ASSIGNMENT 1:
Answer these questions from the bill summary:
(a) Within what period must actions against a carrier be commenced?
(b) On what date do the requirements for designating medical directors take effect?
(c) What does the bill summary list for the appropriation?
ASSIGNMENT 2:
Reproduce word for word the stretch of the bill summary from "Testimony For:  (Health" through "expensive  legal actions.".

No person may sue a carrier until the enrollee has suffered substantial harm and first sought independent review of the health care decision.  Substantial harm includes loss of life or significant impairment or disfigurement, and severe or chronic pain.  However, an enrollee may pursue other appropriate remedies, including injunctive relief or a declaratory judgment, if the enrollee's health is in serious jeopardy.  Actions must be commenced within three years of the completion of the independent review process.

 

Carriers are accountable to their enrollees for activities delegated to their subcontractors, and such contracts may not relieve carriers of liability.

 

APPLICATION TO STATE PROGRAMS

 

The requirements of this law apply to carriers offering health plans, the managed care portion of the state Medical Assistance Program, the Basic Health Plan offered by the state Health Care Authority, and to plans offered through the state Public Employees' Benefits Board, including the Uniform Medical Plan.

 

EFFECTIVE DATES

 

This act applies to health plans offered, renewed, or issued after June 30, 2001.  However, the requirements for designating medical directors take effect July 1, 2001. The bill is null and void unless funding is provided in the budget by June 30, 2000.

 

REPEALERS

 

Duplicate statutory sections are repealed.

 

 

Appropriation:  None.

 

Fiscal Note:  Available.

 

Effective Date of Second Substitute Bill:  The bill contains several effective dates.  Please refer to the bill.  However, the bill is null and void unless funded in the budget.

 

Testimony For:  (Health Care)  Patients expressed concerns about abuses of managed care plans that affected their ability to make informed decisions and receive appropriate health care services.  Treatments are arbitrarily denied, and  no independent dispute mechanism exists to fairly consider these issues, short of maintaining expensive  legal actions.

 

(Appropriations)   People want control of their health care and want to know that their doctors have control over and are making appropriate decisions.  When that trust is there, the costs will reflect that.  The bill will not increase costs as much as the fiscal notes indicate.

 

(Concerns) This bill will cost more than the fiscal notes indicate.  Most of the bill is not needed to achieve the goals stated in the intent section; there are already rules and efforts underway to address issues of privacy, disclosure, grievance procedures and independent review.  It is not cost effective to duplicate these efforts.

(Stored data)
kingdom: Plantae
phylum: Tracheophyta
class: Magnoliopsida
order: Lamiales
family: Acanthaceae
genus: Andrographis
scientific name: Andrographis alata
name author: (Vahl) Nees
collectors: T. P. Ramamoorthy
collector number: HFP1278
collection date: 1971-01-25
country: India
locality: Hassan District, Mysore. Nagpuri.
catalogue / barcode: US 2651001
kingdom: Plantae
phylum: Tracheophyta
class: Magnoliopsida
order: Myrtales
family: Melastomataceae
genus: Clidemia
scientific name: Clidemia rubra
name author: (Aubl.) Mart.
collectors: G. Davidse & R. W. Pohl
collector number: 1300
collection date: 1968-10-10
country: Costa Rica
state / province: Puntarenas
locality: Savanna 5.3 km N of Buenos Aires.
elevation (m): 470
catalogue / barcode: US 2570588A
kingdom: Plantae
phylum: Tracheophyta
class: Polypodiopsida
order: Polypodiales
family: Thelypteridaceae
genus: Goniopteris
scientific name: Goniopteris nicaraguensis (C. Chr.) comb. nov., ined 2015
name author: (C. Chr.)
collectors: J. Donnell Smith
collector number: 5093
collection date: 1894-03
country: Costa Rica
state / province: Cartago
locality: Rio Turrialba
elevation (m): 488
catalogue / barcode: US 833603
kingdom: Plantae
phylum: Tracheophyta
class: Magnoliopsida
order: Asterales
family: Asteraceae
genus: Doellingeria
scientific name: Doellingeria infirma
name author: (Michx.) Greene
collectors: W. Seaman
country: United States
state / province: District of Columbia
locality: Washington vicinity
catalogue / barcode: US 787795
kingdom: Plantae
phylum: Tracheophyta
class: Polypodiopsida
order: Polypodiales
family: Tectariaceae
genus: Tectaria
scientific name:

WRITTEN SOLUTION 1:
(a) Within three years of the completion of the independent review process.
(b) July 1, 2001.
(c) None.

WRITTEN SOLUTION 2:
Testimony For:  (Health Care)  Patients expressed concerns about abuses of managed care plans that affected their ability to make informed decisions and receive appropriate health care services.  Treatments are arbitrarily denied, and  no independent dispute mechanism exists to fairly consider these issues, short of maintaining expensive  legal actions.